The bower package is correctly downloaded, and gulp seems to correctly copy the fonts all to the /dist/fonts folder as it should be, but the fonts aren’t being correctly included. My console on Chrome is showing “failed to load resource” on all of the fonts.
The problem appears to be that it is trying to load the fonts from the wrong directory. It’s trying to load them from /dist/styles/fonts/<style>/OpenSans-<style>.<format>, and not from the flat fonts directory as with other fonts.
I’m assuming this has something to do with the setup of the bower package. Might anyone happen to know what I need to modify to get these fonts to load correctly? To reproduce the error, just run the bower install open-sans-fontface --save and then run gulp watch and you should encounter the same issue.
Perhaps I need to set some kind of override within the bower.json or manifest.json files? Or maybe I need to create some kind of custom scss / css file to enqueue the fonts? The bower package includes a bunch of scss files as well as a css file that are trying to include the fonts, but they just aren’t working correctly.
edit
After looking through the scss files a bit more, it appears as though I’d probably be able to modify the overrides to manually include each of the scss files, and then overwrite the package’s variables.scss file to use the correct path, but shouldn’t this all be automated?
Unfortunately, I can’t use the variables alone to fix the issue (or I would have done so and wouldn’t have needed to make this post).
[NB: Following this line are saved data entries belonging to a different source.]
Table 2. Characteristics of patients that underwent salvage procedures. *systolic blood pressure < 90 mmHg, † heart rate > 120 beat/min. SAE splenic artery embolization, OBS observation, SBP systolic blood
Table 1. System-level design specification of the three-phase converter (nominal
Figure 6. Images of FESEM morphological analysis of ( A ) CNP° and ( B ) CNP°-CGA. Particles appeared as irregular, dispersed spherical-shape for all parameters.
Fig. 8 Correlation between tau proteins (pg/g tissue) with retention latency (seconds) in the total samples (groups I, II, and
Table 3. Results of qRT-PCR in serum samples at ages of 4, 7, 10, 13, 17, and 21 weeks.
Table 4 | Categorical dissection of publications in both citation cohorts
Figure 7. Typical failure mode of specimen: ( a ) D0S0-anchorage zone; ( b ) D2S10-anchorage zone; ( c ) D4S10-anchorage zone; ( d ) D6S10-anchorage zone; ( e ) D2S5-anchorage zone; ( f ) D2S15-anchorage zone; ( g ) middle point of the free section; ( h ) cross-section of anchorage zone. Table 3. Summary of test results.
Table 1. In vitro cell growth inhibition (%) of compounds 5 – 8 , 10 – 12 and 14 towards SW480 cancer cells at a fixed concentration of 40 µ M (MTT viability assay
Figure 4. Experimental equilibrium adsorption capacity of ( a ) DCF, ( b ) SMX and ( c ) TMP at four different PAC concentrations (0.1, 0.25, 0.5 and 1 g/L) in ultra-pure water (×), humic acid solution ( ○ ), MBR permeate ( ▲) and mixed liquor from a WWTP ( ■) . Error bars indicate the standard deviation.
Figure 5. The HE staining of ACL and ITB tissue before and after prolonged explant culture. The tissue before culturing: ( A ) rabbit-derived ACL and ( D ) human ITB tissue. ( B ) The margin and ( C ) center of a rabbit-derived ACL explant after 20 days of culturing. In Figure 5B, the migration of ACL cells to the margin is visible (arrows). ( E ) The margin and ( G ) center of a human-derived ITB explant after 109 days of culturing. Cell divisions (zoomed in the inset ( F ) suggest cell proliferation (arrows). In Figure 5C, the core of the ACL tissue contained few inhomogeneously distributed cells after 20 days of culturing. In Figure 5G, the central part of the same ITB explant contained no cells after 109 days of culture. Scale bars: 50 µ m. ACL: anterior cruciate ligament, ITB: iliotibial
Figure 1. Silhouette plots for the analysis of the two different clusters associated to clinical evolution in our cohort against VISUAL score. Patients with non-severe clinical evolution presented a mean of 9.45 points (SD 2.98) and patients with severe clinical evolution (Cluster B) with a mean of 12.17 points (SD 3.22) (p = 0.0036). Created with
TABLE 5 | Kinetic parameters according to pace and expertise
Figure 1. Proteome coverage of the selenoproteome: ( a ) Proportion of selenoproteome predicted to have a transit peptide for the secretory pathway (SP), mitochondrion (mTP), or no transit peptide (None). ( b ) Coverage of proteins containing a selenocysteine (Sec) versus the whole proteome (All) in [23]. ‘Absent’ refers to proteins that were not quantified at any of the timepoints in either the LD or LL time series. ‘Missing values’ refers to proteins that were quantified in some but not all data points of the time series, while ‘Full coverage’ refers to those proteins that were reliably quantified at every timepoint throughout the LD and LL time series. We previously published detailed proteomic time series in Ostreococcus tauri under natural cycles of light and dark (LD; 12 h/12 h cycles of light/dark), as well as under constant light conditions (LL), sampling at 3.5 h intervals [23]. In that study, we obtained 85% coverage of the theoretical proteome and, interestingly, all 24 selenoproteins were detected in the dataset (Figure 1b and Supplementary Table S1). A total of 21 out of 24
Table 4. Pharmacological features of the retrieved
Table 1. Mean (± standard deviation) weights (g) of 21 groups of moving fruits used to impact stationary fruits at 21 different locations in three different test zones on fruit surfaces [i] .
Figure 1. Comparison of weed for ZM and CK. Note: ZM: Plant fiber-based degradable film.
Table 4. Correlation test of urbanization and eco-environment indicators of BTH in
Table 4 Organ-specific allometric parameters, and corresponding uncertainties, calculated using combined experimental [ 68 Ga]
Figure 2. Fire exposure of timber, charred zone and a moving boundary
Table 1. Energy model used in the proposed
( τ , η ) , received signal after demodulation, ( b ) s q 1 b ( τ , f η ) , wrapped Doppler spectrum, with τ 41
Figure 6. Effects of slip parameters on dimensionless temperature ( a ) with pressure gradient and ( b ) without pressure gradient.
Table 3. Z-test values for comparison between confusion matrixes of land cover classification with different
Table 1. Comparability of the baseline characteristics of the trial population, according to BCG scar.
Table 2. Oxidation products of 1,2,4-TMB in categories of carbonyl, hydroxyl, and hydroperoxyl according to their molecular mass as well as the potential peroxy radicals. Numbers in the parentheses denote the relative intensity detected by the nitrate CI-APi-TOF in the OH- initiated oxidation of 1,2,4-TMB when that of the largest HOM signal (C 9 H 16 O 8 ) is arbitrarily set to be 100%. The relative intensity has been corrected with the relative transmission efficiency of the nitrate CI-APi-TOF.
I am able to set the “OpenSansPath” variable, but the subdirectory for font style (Bold, SemiBold, Italic etc) is hardcoded into the Open Sans Bower package’s SCSS stylesheet, specifically _mixins.scss.
I was able to resolve the issue by adding an override for the Open Sans Bower package and including each of the individual scss files within the package rather than including just the main open-sans.scss file, and then adding my own _mixins.scss file which redefines the Open Sans package’s “fontdef” mixin without the style subdirectories (so that it works with the flat font directory).
However, this still feels a bit clunky and leaves me wondering if there isn’t a better way to do things. For the moment, what I have works fine, but it just doesn’t feel quite right.
Out of curiosity, if you wouldn’t mind elaborating a bit more, is there some variable I’m missing that would allow me to get this working correctly with the flat font directory given the structure of the “fontdef” mixin and the fact that it has the style subdirectories hardcoded?
If you want to preserve the directory structure feel free to remove
And it should behave like you want.
You could also create a separate gulp task to handle edgecases like this. like fonts:fontfacekit and then have set things up specifically for that package.
You could also PR that repo and make it so the full path is configurable.
To be honest I would probably just use google fonts for something like this. Then you would benefit if someone has already loaded open sans from their cache (pretty likely).